Spiele in der Antike

Streifzüge durch die Geschichte der Spiele und des Spielens.
Ein Bericht von: Dr. Bernward Thole

10teilig - Antike bis 80er Jahre

Wer sich mit der Geschichte, der Sozial- und Kulturgeschichte des Spiels und des Spielens beschäftigt, betritt noch heute weitgehend unerforschte Gefilde und kann Erstaunliches zutage fördern. Dazu gehört zum Beispiel auch die Erkenntnis, dass das Spiel zu den ältesten kulturellen Äußerungen des Menschen gehört, älter ist als alle in schriftlicher Form niedergelegten Ideen und Gesetze und beinahe ebenso alt wie die frühesten bildlichen Darstellungen. Schon in dieser Zeit empfanden die Menschen Freude an der spielerischen Auseinandersetzung mit dem Gesetzen des Zufalls, mit geometrisch-mathematischen Konstellationen.

Um eine ungefähre Vorstellung zu vermitteln: die Brettspiele, die Sir Leonard Wooley in den Königsgräbern von Ur in Chaldäa fand, werden heute auf die Zeit um ungefähr 2.800 vor Christus (!) datiert. Ihre prächtige künstlerische Verarbeitung mit Muscheln, Perlen und Lapislazuli deutet eher auf den Höhepunkt einer alten Spielkultur hin denn auf Archetypen einer neuen Erfindung.

Diese Spiele von Ur lagen bemerkenswerter Weise nicht bei den eigentlichen Grabbeigaben in der Kammer des Priester-Königs, sondern unter dem Handwerkszeug und den Musikinstrumenten des Gefolges, unter den Gebrauchsdingen des Alltags vor der Grabkammer. Und nicht etwa bei Kindern, sondern bei den erwachsenen Gefolgsleuten des Priesterkönigs.

Ein anderes, eher kurioses Zeugnis früher Spiele-Leidenschaft: um 1.400 vor Christus schlugen die Tempelsteinmetzen von Kurna in Ägypten einen Mühle-Spielplan in den Stein des Jiebels und vergnügten sich während Arbeitspausen in luftiger Höhe bei einem munteren Spielchen. Schon diese frühen Beispiele zeigen, dass Spielen als kulturelle Form der Freizeitbeschäftigung weder an bestimmte Stände noch an bestimmte Lebensalter gebunden war und ist.

Jede Zeit, jeder Stand und jedes Alter entwickelte da im Verlauf der Jahrhunderte seine spezifischen und stets modegebundenen Formen und Spielarten. Sie alle zu erfassen und mit Spielplänen und Spielregeln zu dokumentieren, würde sicherlich mehrere Buchregale füllen. Die Dokumentation der Regeln würde dabei mit Sicherheit die größten Schwierigkeiten bereiten.
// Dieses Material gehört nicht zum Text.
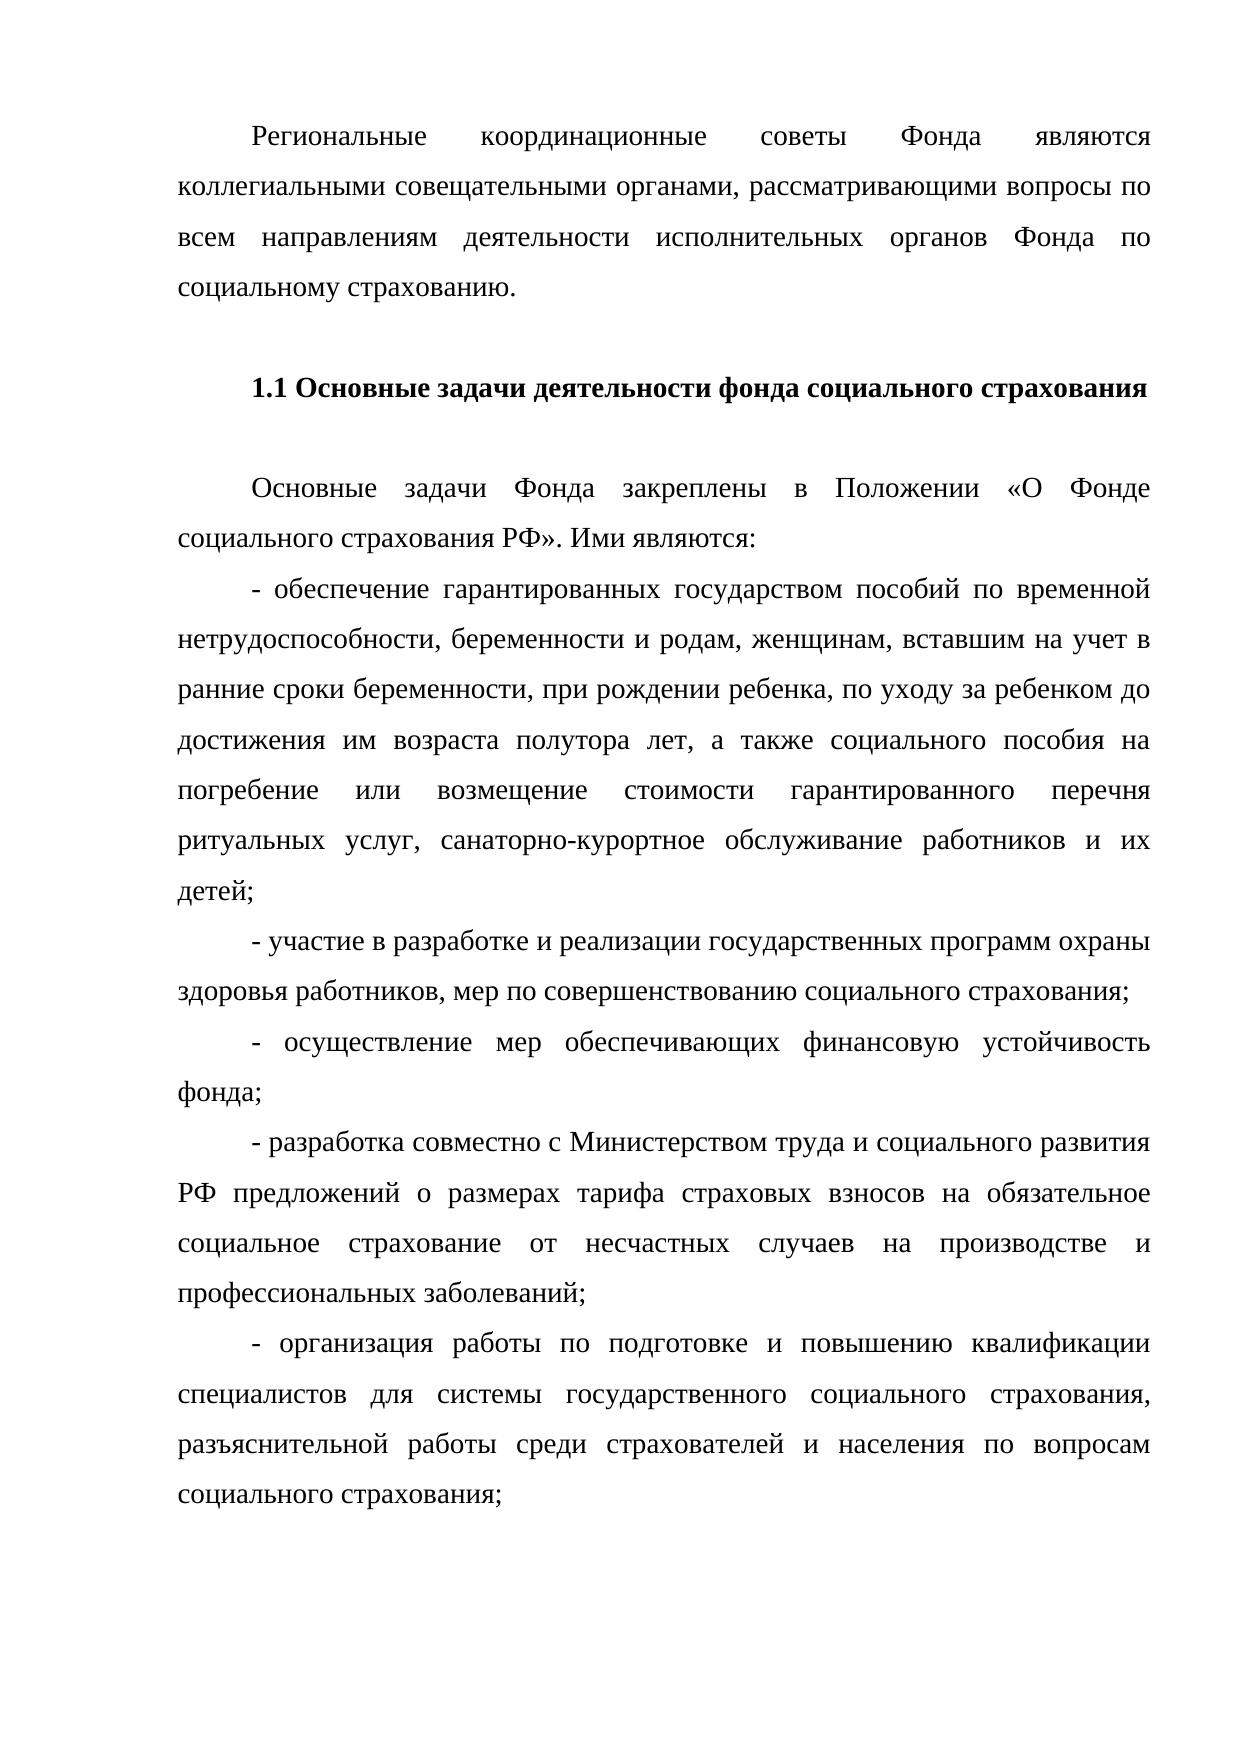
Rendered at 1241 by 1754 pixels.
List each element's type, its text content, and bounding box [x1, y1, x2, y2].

Denn Regeln in schriftlicher Form, die sich einigermaßen nachvollziehen lassen, finden sich erst im Mittelalter. Davor wurden sie halt stets und nahezu ausschließlich mündlich vermittelt und sind nur in Zitaten überliefert.

Doch bleiben wir auf unserer Spiele-Reise durch die Zeiten und Kulturen noch ein wenig in Ägypten. Hier entwickelte sich aus dem Ur-Spiel das berühmte Senetspiel, das in letzter Zeit immer wieder in Nachbildungen mit rekonstruierten oder neuerfundenen Spielregeln angeboten wird. Es wurde seinerseits wieder Grundlage eines anderen Klassikers, der einmal ganz und gar vergessen war und heute wieder viel gespielt wird: des guten alten Backgammons.

Und noch ein anderes klassisches Spielprinzip geht auf dieses alte Kulturland zurück, das viele für die eigentliche Wiege der europäischen Kultur halten. Im altägyptischen Schlangenspiel finden wir genau den Spielplan in Gestalt einer eingerollten Schlange wieder, den wir ihn aus vielen Gänsespielen und einfachen Würfelspielen kennen. Hier allerdings handelte es sich nicht um ein Gesellschafts- und Unterhaltungsspiel, sondern es ging, wie aus einem Papyrus der 20.Dynastie deutlich wird, um die Glückseligkeit im Jenseits!

Die enge Verknüpfung von Spiel und Mythos tritt in dieser Frühgeschichte des Spiels deutlich zutage und weist auf gemeinsame Wurzeln hin. Noch bis ins Mittelalter bestehen solche Bezüge, ja teilweise noch bis in die heutige Zeit, hier allerdings nur noch rudimentär und insbesondere auf der Ebene abergläubischer Verhaltensmuster bei Glückspielen.